[AVAILABLE DATA Boundary: Start]

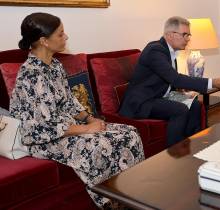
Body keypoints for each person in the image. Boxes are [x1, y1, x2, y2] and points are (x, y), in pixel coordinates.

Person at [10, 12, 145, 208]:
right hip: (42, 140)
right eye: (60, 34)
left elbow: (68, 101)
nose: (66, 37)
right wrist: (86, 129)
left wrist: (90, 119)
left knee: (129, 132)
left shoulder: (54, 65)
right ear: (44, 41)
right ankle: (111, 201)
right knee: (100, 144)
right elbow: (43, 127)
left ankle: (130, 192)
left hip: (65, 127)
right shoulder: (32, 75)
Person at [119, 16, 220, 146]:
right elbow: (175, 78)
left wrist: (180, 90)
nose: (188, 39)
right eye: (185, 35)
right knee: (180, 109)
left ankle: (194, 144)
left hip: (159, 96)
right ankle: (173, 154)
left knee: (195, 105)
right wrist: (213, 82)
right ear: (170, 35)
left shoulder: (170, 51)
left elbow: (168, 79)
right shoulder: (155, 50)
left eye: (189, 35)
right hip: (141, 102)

[AVAILABLE DATA Boundary: End]
[AVAILABLE DATA Boundary: Start]

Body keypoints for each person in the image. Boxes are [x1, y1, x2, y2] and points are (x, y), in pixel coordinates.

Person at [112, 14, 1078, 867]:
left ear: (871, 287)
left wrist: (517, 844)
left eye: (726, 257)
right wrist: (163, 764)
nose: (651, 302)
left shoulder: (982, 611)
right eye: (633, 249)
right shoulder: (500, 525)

[AVAILABLE DATA Boundary: End]
[AVAILABLE DATA Boundary: Start]

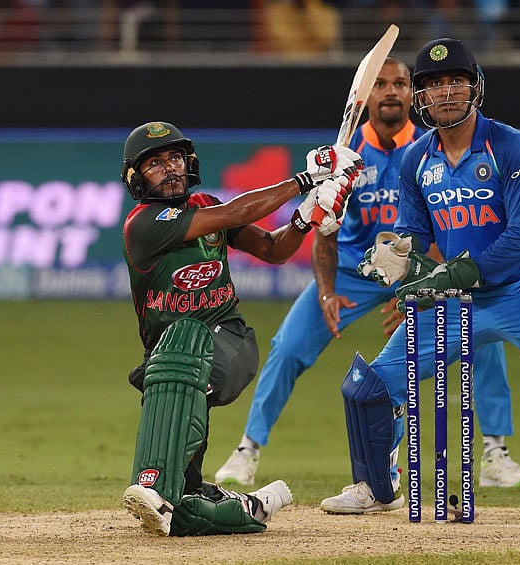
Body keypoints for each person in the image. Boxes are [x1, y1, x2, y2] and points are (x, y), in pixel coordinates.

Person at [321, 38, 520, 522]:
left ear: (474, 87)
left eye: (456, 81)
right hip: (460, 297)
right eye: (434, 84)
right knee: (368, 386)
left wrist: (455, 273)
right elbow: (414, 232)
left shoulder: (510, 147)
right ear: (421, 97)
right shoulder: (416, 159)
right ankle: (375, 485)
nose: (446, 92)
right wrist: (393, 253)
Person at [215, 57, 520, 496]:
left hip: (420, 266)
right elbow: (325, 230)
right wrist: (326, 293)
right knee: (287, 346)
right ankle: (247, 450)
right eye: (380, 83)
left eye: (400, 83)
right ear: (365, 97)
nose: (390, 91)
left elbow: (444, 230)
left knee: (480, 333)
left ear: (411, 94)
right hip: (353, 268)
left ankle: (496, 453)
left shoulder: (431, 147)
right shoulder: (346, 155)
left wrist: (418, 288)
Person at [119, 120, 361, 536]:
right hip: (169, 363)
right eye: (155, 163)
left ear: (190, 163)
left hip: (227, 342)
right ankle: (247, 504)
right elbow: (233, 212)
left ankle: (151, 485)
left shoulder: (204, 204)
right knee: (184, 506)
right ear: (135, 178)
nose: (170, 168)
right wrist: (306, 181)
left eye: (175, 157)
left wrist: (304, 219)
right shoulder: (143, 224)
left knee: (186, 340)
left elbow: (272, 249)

[AVAILABLE DATA Boundary: End]

WORK REQUIRED: The lines above from the one containing "left ear: (411, 94)" through the one containing "nose: (170, 168)" are to be set down exactly, and no others.

SOLUTION TO THIS PROBLEM:
left ear: (411, 94)
right hip: (353, 268)
left ankle: (496, 453)
left shoulder: (431, 147)
right shoulder: (346, 155)
left wrist: (418, 288)
Person at [119, 120, 361, 536]:
right hip: (169, 363)
right eye: (155, 163)
left ear: (190, 163)
left hip: (227, 342)
right ankle: (247, 504)
right elbow: (233, 212)
left ankle: (151, 485)
left shoulder: (204, 204)
right knee: (184, 506)
right ear: (135, 178)
nose: (170, 168)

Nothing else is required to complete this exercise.